→ DATA SUPPLIED:
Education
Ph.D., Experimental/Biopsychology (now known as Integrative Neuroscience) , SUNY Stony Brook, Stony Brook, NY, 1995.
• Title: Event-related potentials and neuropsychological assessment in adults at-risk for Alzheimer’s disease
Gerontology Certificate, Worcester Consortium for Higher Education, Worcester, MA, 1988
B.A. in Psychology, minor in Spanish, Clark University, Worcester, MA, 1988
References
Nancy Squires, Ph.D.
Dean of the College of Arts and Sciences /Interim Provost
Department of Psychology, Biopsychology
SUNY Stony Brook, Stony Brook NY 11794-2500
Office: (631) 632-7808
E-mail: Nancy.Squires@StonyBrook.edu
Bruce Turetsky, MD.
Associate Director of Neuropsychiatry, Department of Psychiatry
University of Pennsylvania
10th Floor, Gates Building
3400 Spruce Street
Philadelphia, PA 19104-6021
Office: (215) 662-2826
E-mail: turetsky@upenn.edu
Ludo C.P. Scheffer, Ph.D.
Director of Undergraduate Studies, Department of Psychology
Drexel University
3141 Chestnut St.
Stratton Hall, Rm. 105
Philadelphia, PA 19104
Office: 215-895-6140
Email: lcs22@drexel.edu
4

→ WHAT IS EXPECTED: Once you reach the line containing "for Alzheimer’s disease", include it and stop; until then, reproduce each line of the listing from its start exactly.

→ RESULT BELOW:
Education
Ph.D., Experimental/Biopsychology (now known as Integrative Neuroscience) , SUNY Stony Brook, Stony Brook, NY, 1995.
• Title: Event-related potentials and neuropsychological assessment in adults at-risk for Alzheimer’s disease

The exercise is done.